Reference: Techgig.com


Let me see if I can guess your password. 12345? Qwerty? How about abc123 or Dragon or trustno1 (yes, I see what you did there), or Master? If I guessed right, then shame on you: all of those feature in the top 25 worst passwords -- along with plenty of other all-but-impossible-to-crack strokes of genius like 111111 and letmein (yes, I see what you did there, too).

Passwords: Decent ones are impossible to remember; easy ones are hardly worth having at all. Passwords: An alphanumeric-must-be-changed-monthly-with-no-repetition plague on all of our houses.

This is not a new problem, of course, and nor is it the first time that the death of passwords has been announced. Over a decade ago, Bill Gates was predicting the end of passwords, and yet millions still have a Post-It note stuck to their monitor with '1234567' written on it. And so passwords still leak, by the billion.

But this time around, could the end really be in sight for passwords? Microsoft has confirmed that it is working to kill off passwords in Windows 10, introducing a whole new set of options by adding support for the Fast IDentity Online (FIDO) standard.

That means you could be logging on with your face, voice, iris or fingerprint (or your dongle) depending on which method your organization chooses.

And it's not just on the desktop: similarly on the consumer side, Apple's Touch ID for the iPhone 5s, 6 and 6 Plus, and iPad Air 2 and Mini 3, replaces a passcode with a fingerprint. Samsung's flagship Galaxy S5 also has a fingerprint reader. While no technology is entirely secure, fingerprint readers have improved dramatically in recent years: Apple claims you would have to try 50,000 fingers to find a random match -- which it argues is much more secure than the one-in-10,000 chance of guessing a four-digit passcode. This week two UK banks announced that they will use Touch ID to allow customers to access their bank accounts.

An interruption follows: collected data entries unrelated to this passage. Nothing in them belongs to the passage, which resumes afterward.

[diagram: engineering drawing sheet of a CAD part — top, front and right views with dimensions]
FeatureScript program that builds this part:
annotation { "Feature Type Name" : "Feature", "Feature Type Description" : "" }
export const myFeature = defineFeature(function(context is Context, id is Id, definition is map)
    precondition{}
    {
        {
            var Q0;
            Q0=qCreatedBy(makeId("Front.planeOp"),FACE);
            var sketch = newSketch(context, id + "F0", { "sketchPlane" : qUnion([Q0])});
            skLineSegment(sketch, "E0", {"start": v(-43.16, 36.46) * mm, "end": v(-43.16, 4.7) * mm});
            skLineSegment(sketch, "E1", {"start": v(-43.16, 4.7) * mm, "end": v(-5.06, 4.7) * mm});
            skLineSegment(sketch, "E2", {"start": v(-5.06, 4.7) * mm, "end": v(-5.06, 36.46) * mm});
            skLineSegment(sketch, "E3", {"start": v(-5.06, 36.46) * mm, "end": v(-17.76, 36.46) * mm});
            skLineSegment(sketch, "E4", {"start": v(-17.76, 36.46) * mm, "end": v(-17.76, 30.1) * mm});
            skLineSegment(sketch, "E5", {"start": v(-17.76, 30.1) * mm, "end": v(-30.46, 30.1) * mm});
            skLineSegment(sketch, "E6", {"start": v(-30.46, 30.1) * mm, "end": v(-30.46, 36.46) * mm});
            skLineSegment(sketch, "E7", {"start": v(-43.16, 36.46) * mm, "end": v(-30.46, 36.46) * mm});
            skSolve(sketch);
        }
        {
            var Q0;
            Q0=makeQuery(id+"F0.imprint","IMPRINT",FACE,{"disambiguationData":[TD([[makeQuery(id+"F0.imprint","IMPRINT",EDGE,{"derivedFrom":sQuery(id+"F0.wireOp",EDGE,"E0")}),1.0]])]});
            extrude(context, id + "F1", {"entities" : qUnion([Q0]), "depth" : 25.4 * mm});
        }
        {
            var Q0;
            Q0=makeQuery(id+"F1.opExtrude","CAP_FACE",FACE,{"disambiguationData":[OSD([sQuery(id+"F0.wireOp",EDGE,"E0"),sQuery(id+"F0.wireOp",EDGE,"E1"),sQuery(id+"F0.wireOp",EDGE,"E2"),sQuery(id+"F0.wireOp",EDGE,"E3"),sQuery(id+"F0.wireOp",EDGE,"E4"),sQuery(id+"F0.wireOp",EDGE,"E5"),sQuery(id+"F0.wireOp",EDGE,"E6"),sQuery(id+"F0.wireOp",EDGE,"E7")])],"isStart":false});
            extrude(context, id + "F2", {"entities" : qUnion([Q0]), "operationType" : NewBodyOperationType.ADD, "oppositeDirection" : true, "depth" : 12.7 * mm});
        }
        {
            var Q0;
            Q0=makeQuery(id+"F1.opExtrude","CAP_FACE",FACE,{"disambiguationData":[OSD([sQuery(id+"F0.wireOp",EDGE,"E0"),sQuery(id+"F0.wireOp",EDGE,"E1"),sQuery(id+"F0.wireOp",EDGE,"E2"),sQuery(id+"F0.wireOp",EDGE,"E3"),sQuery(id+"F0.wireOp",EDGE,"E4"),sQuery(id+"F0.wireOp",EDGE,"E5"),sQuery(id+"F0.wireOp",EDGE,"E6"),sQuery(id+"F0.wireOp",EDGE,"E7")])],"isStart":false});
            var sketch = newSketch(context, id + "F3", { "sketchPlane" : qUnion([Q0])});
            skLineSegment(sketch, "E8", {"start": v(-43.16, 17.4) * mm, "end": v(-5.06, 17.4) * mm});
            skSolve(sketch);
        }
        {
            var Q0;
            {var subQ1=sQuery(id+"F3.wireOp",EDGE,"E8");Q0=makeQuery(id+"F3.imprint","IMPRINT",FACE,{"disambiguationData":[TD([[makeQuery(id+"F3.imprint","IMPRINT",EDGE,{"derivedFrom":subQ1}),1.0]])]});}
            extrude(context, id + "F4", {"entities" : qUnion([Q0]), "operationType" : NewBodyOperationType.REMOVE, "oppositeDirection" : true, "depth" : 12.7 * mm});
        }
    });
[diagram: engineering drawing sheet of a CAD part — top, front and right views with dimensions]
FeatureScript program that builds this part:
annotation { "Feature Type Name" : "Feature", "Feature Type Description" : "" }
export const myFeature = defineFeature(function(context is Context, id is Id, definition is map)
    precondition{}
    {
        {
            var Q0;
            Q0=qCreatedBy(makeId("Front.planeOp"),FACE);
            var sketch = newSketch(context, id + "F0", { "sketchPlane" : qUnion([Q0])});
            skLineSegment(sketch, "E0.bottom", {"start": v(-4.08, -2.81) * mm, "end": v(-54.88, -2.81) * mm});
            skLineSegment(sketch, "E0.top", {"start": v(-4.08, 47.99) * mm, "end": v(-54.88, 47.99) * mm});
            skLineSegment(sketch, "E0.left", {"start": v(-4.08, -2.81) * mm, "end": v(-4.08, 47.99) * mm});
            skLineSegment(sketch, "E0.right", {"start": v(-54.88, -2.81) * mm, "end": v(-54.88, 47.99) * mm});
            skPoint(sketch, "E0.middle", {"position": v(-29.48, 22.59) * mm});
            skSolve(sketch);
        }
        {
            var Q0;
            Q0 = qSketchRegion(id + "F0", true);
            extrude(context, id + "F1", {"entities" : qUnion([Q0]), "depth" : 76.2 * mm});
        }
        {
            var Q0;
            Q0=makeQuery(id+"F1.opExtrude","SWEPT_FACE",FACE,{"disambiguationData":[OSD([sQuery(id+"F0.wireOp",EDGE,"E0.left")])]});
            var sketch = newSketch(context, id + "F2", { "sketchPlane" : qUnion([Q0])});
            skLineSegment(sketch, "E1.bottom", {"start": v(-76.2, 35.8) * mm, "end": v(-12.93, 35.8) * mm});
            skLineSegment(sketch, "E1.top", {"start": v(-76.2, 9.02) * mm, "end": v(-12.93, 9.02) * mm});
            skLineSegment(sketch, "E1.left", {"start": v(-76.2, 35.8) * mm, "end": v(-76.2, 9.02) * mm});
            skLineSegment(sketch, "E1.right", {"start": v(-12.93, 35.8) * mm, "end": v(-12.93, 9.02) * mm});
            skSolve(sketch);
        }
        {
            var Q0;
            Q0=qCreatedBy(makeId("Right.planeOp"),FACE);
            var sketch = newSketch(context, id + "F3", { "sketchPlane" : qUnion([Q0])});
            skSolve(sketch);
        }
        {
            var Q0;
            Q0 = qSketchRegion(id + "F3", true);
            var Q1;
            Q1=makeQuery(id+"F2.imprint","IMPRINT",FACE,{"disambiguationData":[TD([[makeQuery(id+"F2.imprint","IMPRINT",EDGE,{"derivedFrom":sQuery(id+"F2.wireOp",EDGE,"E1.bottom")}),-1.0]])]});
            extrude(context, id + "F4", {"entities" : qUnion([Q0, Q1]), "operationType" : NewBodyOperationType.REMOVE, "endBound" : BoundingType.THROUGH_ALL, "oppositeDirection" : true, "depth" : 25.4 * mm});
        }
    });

It's a lot easier to forget a password than it is to forget your fingers or your eyes, and you can't write either of them down. That should help with some of the more boneheaded security lapses. Apple's system and the Microsoft-supported FIDO standard also have a different architecture to the old password-based model: rather than one central store of fingerprints or other biometrics, they are stored locally, which makes it much harder for hackers to swoop in and bag millions of credentials as commonly happens now.

The move away from passwords certainly removes a horrid security vulnerability that we have been living with for decades. But we should still move cautiously when it comes to biometrics, for several reasons.

Passwords are mostly abstract (unless you're one of those fools who uses names of family or pets) and impersonal. Biometrics, by contrast, are deeply and definingly personal, and the uses to which they're put ought to be carefully monitored. The intelligence services' insatiable hunger for all kinds of data would make such information an irresistible target, for example.

In some ways, biometrics may be a too perfect a way of proving our identity. For many services, a vaguer sense of identity is more appropriate: most people would be uncomfortable about an auction site or an once-visited online retailer having access to such intimate details. Online identity has often been ambiguous, fleeting and shifting for all sorts of reasons. Biometrics provide an absolute level of identity that must be used carefully.

Right now, part of the wonder is that on the internet still nobody knows if you are a dog. If we have to provide fingerprints -- or paw prints -- for every transaction, then some of that magic will be lost.